Which lines in the records below contain the string "resolution"? Pull out each of them in full.

— Start of RECORDS —

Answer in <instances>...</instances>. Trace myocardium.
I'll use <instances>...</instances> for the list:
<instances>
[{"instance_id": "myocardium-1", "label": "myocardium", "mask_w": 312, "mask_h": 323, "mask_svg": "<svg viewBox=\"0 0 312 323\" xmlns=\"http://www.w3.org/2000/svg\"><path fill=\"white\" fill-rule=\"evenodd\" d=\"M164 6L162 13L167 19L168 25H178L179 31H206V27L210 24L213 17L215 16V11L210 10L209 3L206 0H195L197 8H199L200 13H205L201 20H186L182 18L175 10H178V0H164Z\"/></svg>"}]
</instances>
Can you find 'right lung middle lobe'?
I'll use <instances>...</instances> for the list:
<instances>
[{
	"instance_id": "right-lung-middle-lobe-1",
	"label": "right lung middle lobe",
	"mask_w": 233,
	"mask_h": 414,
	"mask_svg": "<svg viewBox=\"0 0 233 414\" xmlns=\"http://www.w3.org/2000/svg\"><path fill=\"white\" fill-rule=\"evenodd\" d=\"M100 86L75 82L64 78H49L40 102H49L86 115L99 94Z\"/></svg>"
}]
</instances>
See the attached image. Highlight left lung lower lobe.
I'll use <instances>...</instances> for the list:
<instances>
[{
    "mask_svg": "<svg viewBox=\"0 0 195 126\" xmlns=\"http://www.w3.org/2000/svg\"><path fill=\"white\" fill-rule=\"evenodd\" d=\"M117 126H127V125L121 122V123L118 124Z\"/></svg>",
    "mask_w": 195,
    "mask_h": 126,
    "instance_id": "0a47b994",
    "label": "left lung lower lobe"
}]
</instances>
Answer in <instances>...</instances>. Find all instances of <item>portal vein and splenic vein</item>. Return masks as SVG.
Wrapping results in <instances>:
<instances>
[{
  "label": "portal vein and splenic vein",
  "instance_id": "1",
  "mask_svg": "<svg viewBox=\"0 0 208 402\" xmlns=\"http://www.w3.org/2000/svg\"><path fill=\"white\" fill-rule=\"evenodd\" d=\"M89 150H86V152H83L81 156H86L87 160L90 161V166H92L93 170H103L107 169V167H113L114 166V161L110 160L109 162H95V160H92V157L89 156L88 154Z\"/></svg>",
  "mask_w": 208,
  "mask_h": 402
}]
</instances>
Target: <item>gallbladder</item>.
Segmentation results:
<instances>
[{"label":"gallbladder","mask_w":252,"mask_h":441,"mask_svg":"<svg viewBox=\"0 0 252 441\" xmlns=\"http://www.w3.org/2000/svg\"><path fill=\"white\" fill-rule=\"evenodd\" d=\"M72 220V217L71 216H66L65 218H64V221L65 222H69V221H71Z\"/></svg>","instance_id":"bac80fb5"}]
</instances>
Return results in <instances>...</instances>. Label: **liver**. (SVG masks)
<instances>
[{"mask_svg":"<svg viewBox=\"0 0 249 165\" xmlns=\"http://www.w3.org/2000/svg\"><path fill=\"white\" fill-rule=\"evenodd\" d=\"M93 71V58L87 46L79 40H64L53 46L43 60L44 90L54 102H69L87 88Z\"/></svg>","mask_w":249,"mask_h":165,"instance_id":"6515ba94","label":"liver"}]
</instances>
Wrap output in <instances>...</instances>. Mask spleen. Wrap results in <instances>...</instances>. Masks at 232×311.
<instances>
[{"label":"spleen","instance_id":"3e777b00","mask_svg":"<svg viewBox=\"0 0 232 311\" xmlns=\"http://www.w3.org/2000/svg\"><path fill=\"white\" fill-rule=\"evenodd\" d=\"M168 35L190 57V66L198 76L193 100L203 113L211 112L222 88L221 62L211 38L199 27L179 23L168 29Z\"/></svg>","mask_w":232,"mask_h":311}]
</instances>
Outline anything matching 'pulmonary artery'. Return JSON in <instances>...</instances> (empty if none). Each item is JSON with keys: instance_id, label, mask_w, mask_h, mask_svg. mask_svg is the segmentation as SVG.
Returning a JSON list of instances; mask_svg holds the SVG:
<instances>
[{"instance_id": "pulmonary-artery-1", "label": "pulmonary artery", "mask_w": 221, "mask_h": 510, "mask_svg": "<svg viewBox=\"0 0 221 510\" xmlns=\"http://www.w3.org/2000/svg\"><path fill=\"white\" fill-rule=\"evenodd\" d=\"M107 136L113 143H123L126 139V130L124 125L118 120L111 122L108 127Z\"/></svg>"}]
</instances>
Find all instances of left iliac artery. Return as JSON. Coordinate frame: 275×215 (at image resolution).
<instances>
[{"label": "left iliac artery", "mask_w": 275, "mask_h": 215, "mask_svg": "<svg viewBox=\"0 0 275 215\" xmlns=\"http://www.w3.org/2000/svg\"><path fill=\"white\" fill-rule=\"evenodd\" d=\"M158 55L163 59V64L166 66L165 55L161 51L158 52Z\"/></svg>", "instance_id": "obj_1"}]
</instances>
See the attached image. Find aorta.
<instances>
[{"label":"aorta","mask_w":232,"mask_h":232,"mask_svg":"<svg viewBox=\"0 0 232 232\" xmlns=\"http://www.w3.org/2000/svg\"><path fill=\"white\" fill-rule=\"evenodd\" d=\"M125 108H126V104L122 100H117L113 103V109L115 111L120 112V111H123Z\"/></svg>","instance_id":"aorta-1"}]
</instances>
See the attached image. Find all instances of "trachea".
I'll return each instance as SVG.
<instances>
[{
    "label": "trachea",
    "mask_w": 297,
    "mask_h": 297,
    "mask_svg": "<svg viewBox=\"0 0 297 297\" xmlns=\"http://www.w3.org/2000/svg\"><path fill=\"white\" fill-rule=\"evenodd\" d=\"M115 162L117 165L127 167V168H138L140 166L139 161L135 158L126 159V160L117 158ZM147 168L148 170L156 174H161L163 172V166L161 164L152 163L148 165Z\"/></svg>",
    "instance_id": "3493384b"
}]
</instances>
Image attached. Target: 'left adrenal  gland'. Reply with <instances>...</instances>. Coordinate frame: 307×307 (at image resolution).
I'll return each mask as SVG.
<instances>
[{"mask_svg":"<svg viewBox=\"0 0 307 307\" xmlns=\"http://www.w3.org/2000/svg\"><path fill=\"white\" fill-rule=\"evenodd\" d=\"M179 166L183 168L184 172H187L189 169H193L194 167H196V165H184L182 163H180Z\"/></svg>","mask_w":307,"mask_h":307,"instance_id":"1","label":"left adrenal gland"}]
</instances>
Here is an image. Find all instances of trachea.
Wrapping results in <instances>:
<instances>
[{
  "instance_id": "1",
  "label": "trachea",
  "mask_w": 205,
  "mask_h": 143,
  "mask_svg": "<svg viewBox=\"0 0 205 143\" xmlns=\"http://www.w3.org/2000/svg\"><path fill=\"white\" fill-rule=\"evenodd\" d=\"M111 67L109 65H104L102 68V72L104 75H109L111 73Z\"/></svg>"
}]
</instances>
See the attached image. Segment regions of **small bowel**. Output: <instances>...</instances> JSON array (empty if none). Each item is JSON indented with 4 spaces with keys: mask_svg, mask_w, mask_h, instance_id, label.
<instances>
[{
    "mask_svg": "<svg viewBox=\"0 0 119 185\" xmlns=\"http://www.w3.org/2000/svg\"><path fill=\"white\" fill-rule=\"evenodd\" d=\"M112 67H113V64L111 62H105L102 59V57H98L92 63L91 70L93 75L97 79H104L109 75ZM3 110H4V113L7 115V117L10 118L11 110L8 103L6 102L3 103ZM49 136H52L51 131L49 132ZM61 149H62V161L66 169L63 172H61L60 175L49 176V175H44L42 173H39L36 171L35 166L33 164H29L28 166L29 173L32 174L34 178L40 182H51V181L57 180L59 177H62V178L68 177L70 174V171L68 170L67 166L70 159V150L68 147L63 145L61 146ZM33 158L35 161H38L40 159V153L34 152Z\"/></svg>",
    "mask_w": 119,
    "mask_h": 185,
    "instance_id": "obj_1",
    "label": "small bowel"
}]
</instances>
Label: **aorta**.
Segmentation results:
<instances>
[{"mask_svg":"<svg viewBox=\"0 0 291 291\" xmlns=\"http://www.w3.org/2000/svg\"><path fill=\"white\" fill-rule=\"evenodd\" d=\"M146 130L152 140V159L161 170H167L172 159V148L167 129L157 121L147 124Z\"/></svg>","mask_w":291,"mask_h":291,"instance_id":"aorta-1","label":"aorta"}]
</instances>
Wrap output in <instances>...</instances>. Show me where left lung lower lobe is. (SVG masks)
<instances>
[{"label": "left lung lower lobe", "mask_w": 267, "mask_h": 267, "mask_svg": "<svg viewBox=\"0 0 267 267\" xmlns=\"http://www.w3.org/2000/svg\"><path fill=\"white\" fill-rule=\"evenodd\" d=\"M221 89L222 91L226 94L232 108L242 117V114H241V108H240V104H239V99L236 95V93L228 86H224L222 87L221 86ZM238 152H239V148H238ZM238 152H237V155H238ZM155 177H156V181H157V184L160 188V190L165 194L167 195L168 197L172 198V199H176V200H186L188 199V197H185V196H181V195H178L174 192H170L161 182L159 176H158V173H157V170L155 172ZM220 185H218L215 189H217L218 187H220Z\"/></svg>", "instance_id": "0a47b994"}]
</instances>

— End of RECORDS —

**SOLUTION FOR THIS EXERCISE**.
Find all instances of left iliac artery. Return as JSON. Coordinate frame: 275×215 (at image resolution).
Image attached. Target: 'left adrenal  gland'. Reply with <instances>...</instances>. Coordinate frame: 307×307 (at image resolution).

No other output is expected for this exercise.